## SUPPLIED PASSAGE

Legal framework of textual data processing for Machine Translation and Language Technology research and development activities/Public Sector Information
- 1 Introduction
- 2 Works not granted copyright or exempted from copyright and similar rights protection
- 3 Expiration of the Copyright Term (Public Domain Works)
- 4 Limitations and Exceptions
- 5 Use of Marks and Notices
- 6 Licensing of Public Domain material released as PSI?
- 7 Concluding Remarks and Recommendations for PSBs licensing
- 8 Recommendations
Public Sector Information is of particular relevance in the MP/MT context, particularly since a large amount of the content used for such purposes is Public Sector Information. As Public Sector Information is deemed any form of document held by Public Sector Bodies (PSBs) of Member States (Art. 1(1) of the PSI 2013 Directive (2013/37/EU)).
According to Art.2(3) of the PSI 2013 Directive: "document" means:
- any content whatever its medium (written on paper or stored in electronic form or as a sound, visual or audiovisual recording);
- any part of such content;
As a result, a vast amount of information released publicly on the Internet by different EU Member States is within the scope of the PSI Directive and as such it is eligible for re-use by third parties both for commercial and non-commercial purposes. While the discussion regarding disclosure and making available of PSI is dominated by the question of PSI licensing, which is covered in section 4, it is also likely that no licence is either necessary or possible to be used. This section covers three main cases:
- PSI exempted from copyright protection
- PSI on Public Domain works (copyright has expired)

## DATA RECORDS
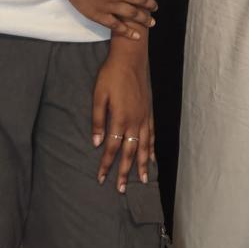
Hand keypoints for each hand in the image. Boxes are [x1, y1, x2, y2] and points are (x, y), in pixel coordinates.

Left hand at [92, 38, 154, 191]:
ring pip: (144, 146)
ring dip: (143, 164)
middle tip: (121, 189)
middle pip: (130, 152)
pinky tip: (152, 156)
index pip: (111, 148)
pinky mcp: (149, 111)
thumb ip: (97, 120)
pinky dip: (152, 147)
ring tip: (143, 180)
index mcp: (119, 118)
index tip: (101, 178)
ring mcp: (144, 117)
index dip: (106, 164)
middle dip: (125, 172)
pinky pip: (152, 134)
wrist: (130, 58)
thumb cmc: (111, 74)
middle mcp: (134, 121)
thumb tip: (96, 143)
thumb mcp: (98, 96)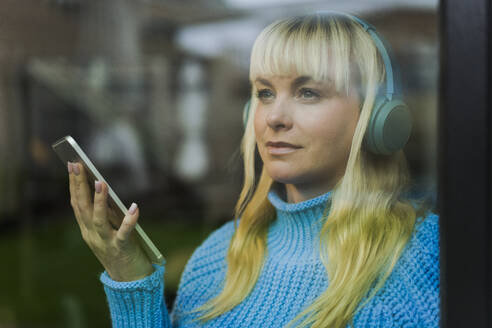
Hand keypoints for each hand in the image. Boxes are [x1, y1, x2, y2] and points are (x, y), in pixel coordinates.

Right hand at [67, 161, 153, 280]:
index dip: (74, 185)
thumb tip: (104, 188)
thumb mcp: (108, 231)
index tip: (72, 165)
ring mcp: (106, 243)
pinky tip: (135, 208)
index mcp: (87, 231)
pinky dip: (130, 221)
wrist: (129, 281)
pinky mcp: (122, 249)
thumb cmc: (120, 250)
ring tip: (101, 182)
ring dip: (99, 200)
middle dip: (79, 185)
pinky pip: (125, 234)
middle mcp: (92, 236)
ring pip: (99, 220)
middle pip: (83, 208)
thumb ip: (105, 214)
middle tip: (77, 165)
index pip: (77, 204)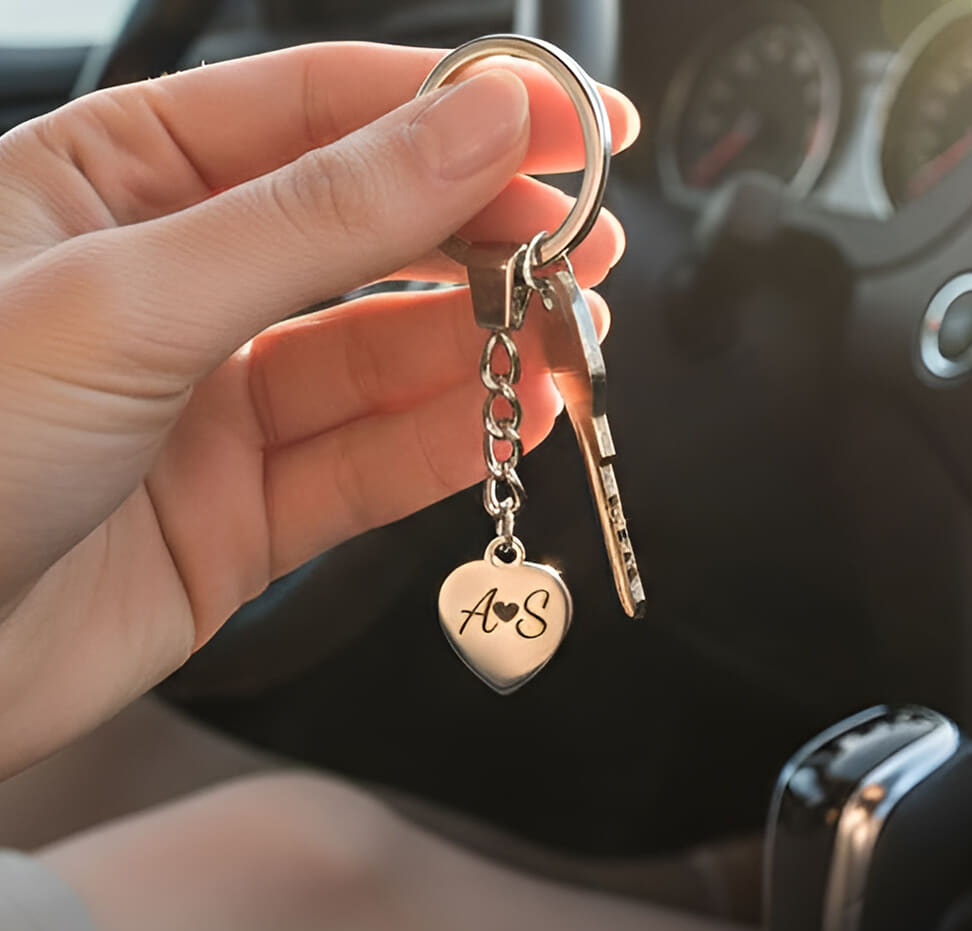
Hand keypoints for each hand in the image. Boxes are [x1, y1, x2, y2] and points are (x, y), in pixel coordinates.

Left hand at [0, 43, 637, 772]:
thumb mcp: (132, 298)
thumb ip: (318, 219)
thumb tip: (471, 130)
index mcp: (119, 184)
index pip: (322, 114)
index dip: (458, 110)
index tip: (570, 124)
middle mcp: (180, 289)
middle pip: (371, 238)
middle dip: (485, 238)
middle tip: (585, 247)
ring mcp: (219, 407)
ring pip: (382, 359)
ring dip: (481, 347)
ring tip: (566, 337)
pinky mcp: (247, 514)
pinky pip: (367, 466)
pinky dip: (445, 443)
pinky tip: (513, 417)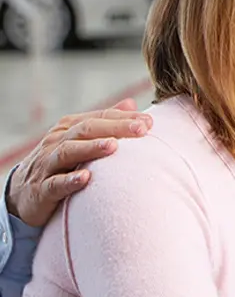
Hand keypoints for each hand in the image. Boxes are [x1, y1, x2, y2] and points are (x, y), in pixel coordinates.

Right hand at [7, 98, 151, 226]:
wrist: (24, 192)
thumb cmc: (61, 163)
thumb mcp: (79, 139)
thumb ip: (104, 121)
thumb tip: (131, 103)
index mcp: (69, 128)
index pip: (99, 117)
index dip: (124, 118)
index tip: (149, 122)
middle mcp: (57, 142)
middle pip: (86, 130)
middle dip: (115, 128)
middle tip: (141, 130)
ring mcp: (47, 164)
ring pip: (68, 152)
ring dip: (91, 148)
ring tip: (113, 146)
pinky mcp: (41, 189)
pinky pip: (55, 184)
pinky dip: (69, 181)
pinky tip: (86, 178)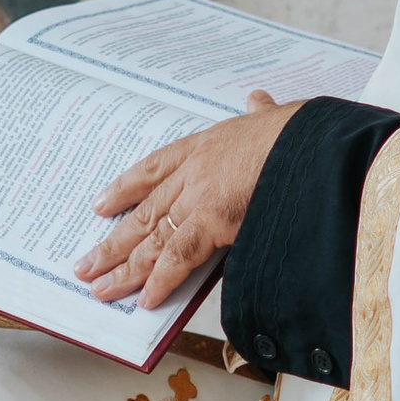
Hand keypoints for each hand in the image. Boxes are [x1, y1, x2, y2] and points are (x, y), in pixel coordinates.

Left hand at [75, 92, 299, 308]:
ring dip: (124, 268)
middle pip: (144, 212)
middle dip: (113, 242)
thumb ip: (261, 112)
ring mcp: (199, 198)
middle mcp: (193, 172)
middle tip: (86, 265)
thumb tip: (258, 100)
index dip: (124, 189)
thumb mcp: (273, 115)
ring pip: (152, 238)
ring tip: (99, 289)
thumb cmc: (301, 131)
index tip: (101, 205)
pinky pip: (178, 258)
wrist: (313, 143)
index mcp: (206, 144)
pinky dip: (161, 281)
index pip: (153, 169)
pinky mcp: (213, 223)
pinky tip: (145, 300)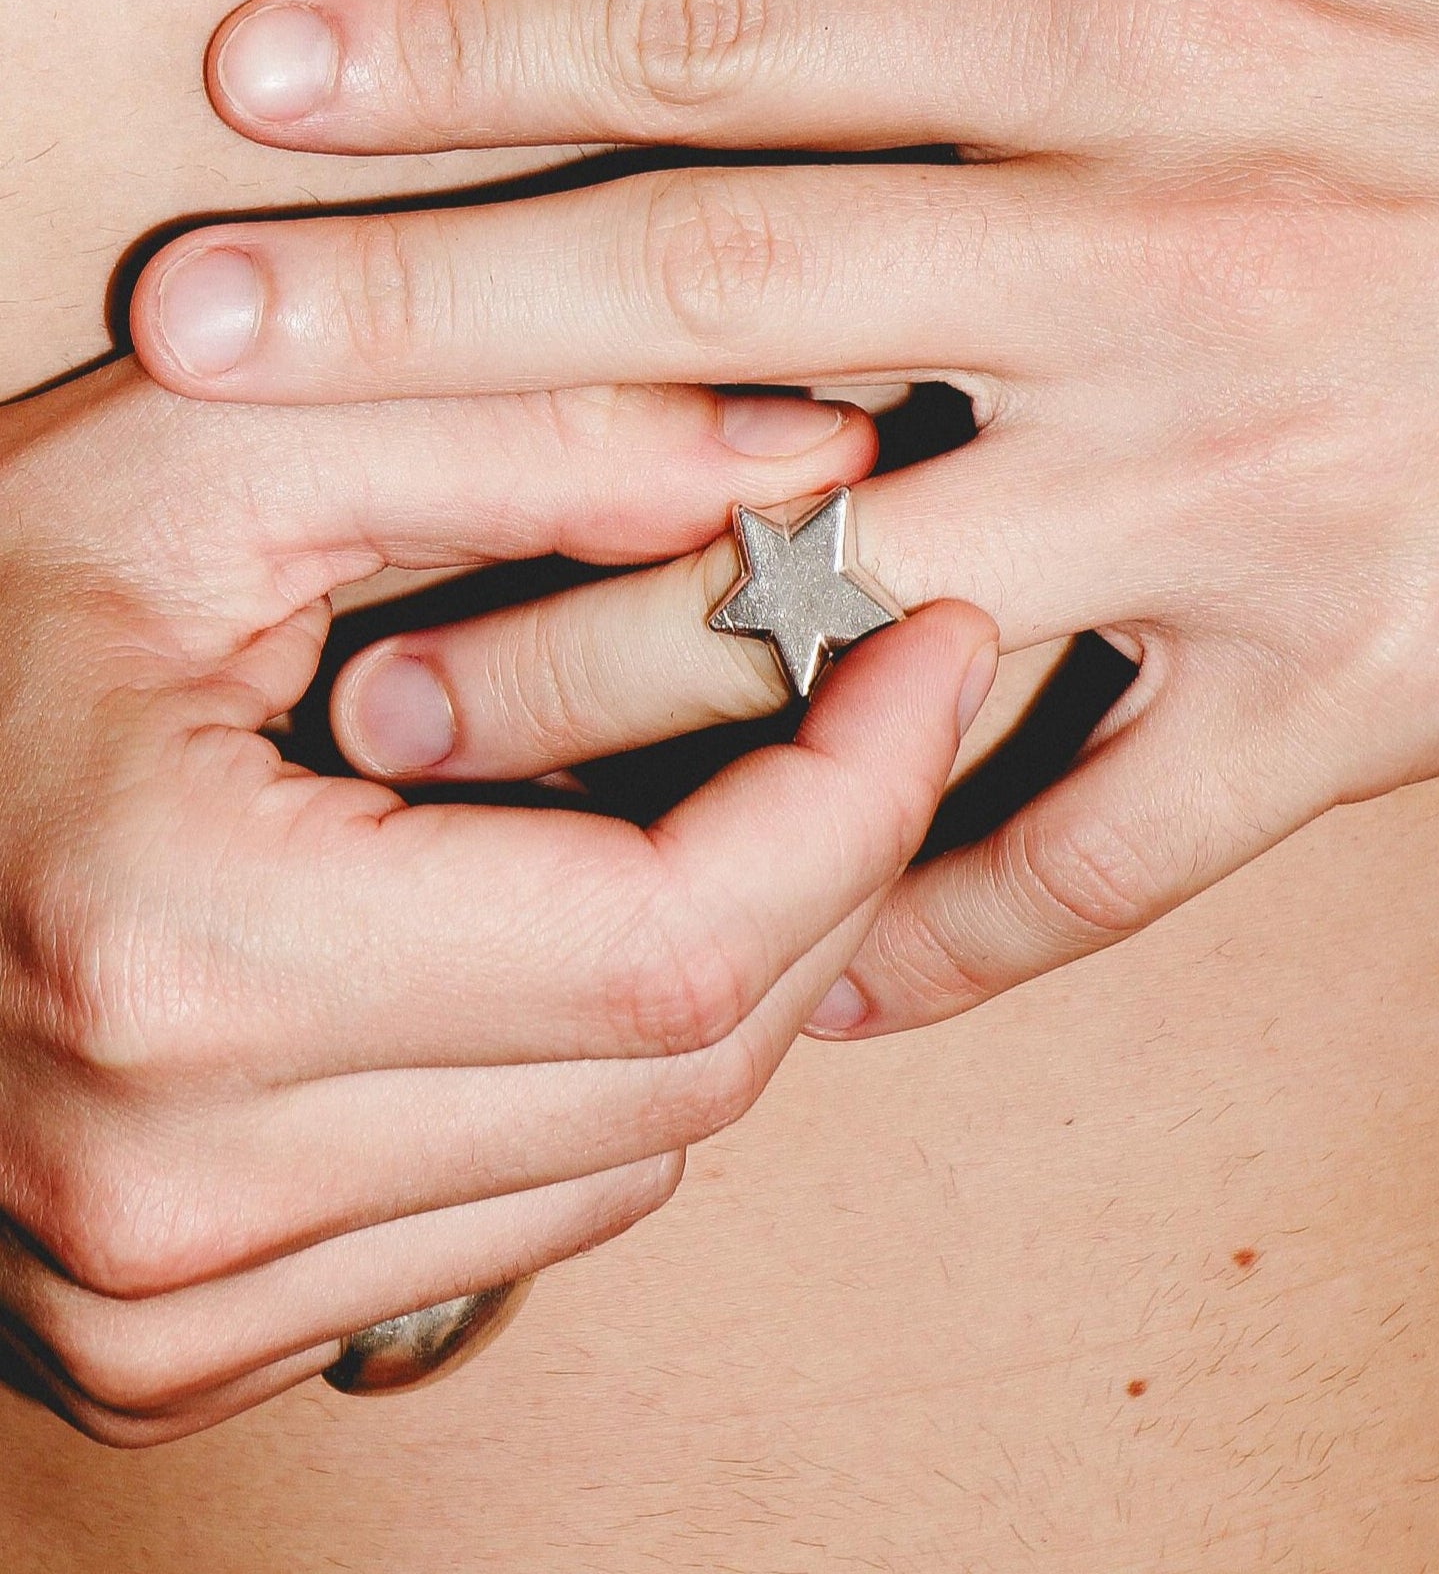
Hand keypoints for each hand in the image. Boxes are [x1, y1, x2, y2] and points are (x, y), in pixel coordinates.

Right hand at [0, 355, 996, 1443]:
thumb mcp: (211, 459)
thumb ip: (518, 434)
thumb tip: (807, 462)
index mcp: (183, 955)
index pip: (669, 945)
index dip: (853, 793)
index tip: (927, 648)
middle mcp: (178, 1190)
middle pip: (681, 1072)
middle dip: (825, 870)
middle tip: (861, 703)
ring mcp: (173, 1304)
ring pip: (630, 1160)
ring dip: (719, 973)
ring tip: (697, 796)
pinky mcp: (184, 1342)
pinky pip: (526, 1220)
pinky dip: (599, 1077)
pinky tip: (551, 932)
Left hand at [132, 0, 1438, 1037]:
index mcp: (1160, 43)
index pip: (732, 35)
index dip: (475, 47)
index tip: (270, 89)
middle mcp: (1158, 273)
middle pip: (707, 305)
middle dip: (425, 336)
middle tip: (205, 383)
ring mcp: (1245, 504)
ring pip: (854, 611)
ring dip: (608, 675)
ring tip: (408, 725)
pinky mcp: (1352, 691)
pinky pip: (1108, 850)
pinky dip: (948, 927)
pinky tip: (805, 979)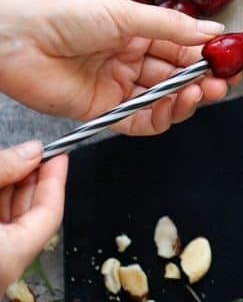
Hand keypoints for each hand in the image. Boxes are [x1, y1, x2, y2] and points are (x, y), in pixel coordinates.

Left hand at [0, 0, 239, 134]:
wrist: (12, 39)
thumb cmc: (62, 14)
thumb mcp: (125, 14)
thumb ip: (172, 27)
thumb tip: (214, 31)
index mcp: (136, 31)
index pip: (183, 46)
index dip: (209, 53)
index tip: (234, 57)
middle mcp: (130, 59)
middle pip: (178, 75)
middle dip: (204, 78)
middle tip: (226, 80)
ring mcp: (118, 86)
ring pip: (164, 99)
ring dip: (188, 98)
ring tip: (204, 91)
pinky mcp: (103, 111)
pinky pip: (140, 121)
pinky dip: (162, 117)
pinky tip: (175, 106)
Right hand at [0, 141, 66, 293]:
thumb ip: (2, 170)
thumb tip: (30, 152)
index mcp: (8, 258)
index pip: (49, 213)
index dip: (55, 179)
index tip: (58, 155)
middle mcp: (1, 270)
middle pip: (29, 217)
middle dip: (30, 180)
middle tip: (29, 154)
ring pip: (8, 222)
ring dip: (9, 190)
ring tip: (9, 163)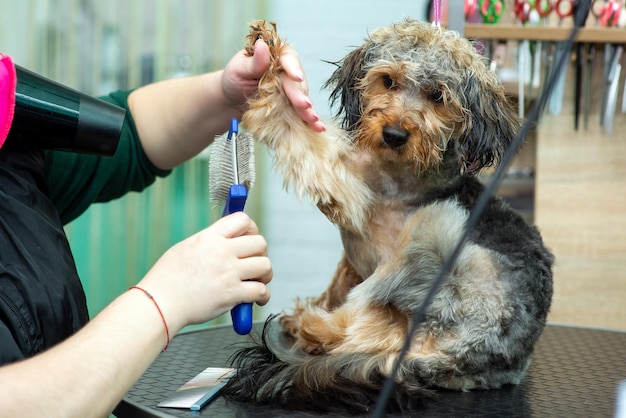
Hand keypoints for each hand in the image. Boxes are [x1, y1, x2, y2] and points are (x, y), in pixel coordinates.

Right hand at [138, 212, 271, 332]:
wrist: (159, 304)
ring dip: (265, 275)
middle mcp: (221, 251)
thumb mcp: (185, 248)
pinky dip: (263, 296)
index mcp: (209, 237)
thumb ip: (208, 243)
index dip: (252, 229)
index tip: (250, 239)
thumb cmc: (167, 280)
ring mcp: (228, 272)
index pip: (242, 220)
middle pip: (260, 242)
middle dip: (261, 253)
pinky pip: (261, 290)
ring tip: (258, 281)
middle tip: (255, 264)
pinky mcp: (232, 294)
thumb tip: (227, 242)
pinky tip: (257, 299)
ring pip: (265, 265)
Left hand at [222, 39, 325, 131]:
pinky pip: (302, 112)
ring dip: (309, 110)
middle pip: (298, 82)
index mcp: (276, 55)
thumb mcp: (239, 69)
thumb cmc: (234, 79)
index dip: (293, 68)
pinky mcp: (292, 104)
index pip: (288, 59)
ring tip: (314, 120)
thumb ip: (254, 62)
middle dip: (301, 95)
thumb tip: (262, 45)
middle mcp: (288, 70)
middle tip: (304, 106)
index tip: (296, 77)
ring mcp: (292, 88)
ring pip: (303, 98)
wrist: (232, 100)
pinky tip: (317, 127)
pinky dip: (309, 120)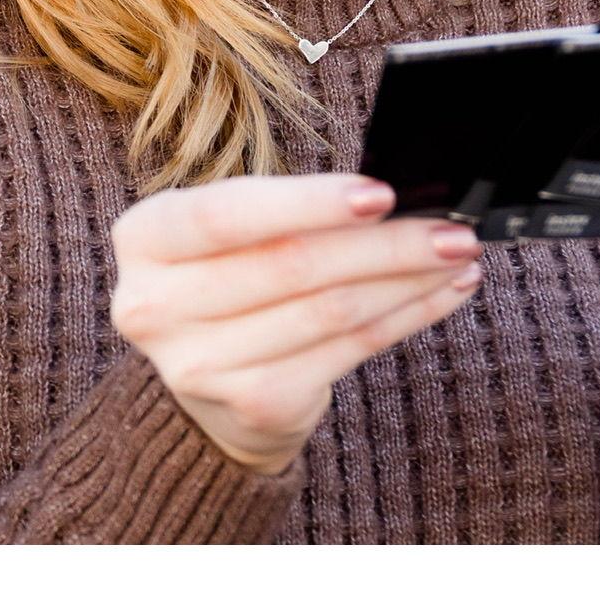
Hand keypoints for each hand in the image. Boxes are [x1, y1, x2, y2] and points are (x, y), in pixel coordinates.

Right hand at [109, 174, 484, 475]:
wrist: (203, 382)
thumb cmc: (225, 277)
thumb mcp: (225, 232)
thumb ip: (283, 212)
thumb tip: (388, 199)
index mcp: (143, 240)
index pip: (227, 215)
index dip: (307, 204)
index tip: (381, 195)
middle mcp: (156, 305)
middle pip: (291, 267)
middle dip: (384, 244)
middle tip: (450, 228)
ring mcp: (202, 365)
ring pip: (330, 311)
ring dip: (407, 280)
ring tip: (456, 255)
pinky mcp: (255, 405)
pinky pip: (350, 351)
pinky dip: (407, 318)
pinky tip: (441, 294)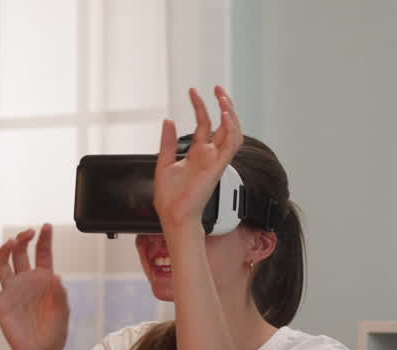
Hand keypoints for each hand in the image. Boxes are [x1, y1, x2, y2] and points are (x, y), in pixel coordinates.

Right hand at [0, 224, 68, 349]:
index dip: (44, 239)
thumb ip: (60, 295)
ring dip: (5, 251)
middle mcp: (26, 281)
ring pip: (2, 264)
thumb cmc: (54, 333)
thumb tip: (56, 276)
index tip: (46, 226)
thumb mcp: (62, 313)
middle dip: (22, 240)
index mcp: (43, 280)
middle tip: (27, 233)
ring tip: (11, 243)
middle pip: (20, 253)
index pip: (42, 254)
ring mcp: (11, 291)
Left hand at [153, 86, 242, 232]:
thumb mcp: (164, 162)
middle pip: (224, 125)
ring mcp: (215, 160)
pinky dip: (231, 129)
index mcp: (198, 153)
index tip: (193, 91)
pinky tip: (226, 115)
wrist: (172, 215)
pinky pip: (231, 146)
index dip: (200, 106)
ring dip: (231, 114)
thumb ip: (167, 141)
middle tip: (218, 89)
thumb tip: (168, 120)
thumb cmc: (170, 197)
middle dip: (224, 105)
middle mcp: (209, 155)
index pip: (205, 123)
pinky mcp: (217, 167)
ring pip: (232, 133)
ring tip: (223, 98)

## STUDY QUESTIONS
- 1) Do the following statements agree with the Public Sector Information passage above? For each one, answer yes or no and quote the words of the passage that decide it.
(a) Public Sector Information is any form of document held by Public Sector Bodies of Member States.
(b) Information that Member States release publicly on the Internet is eligible for re-use only for non-commercial purposes.
(c) The definition of "document" comes from Art. 2(3) of the PSI 2013 Directive.
- 2) According to the Public Sector Information passage, what is the number of the PSI 2013 Directive?
- 3) Please carry on the Public Sector Information passage from its last line.

## REPLIES
- 1)
(a) Yes: "As Public Sector Information is deemed any form of document held by Public Sector Bodies (PSBs) of Member States"
(b) No: "eligible for re-use by third parties both for commercial and non-commercial purposes"
(c) Yes: "According to Art.2(3) of the PSI 2013 Directive: "document" means:"

- 2) 2013/37/EU

- 3)
Works not granted copyright or exempted from copyright and similar rights protection
A licence will not be necessary in the absence of copyright or similar rights (including neighbouring rights, the sui generis protection of databases or other similar rights) for that specific subject matter.
There are two main cases of PSI as copyright exempted subject matter:
PSI as exempted subject matter per se
Some jurisdictions do not assert copyright in PSI, so no license would be needed. The clarity of the regime varies in different jurisdictions: In some cases, this is clearly stated in the law, in some others this is information that could be provided by the National Copyright or Intellectual Property Office and in some others it is less than clear what the PSI status is and it has to be established on a case-by-case basis. In such cases, the relevant national copyright law will make explicit reference to the types of works and uses of such works that are non-copyrightable subject matter. These will in most jurisdictions be text used to exercise the administrative powers or to offer public service. There are explicit references to judicial, legal and administrative texts, but the limits of the exemptions are to be defined on a national jurisdiction basis.
Content Provider’s Perspective: The content provider should at least use notices to indicate the copyright status of the work as Public Domain. The Creative Commons Public Domain Mark (PDM) could greatly contribute towards such directive.
User’s Perspective: The user could either make an assessment with regard to the copyright status of the work or seek for relevant notices. It is suggested that the user uses one of the Public Domain Calculators that are available to assist her in making the relevant decisions. If the work is not copyrighted, the user may use in any way she wishes. Because legislative material is very likely to fall under this category in most civil law jurisdictions, it is important to assess the status of the work at the country of origin.
Tip: It could well be the case that the individual works are copyright-free, but their compilation is protected under copyright or the sui-generis database right. This is the case with most commercial legal databases. Hence, always pay attention to the source of the material: it is more likely to be Public Domain if it comes from an official or public web site.
Non-copyrightable subject matter released as PSI
The second case is different from the first case, as it is the nature of the PSI material rather than its use as PSI that renders it non-copyrightable.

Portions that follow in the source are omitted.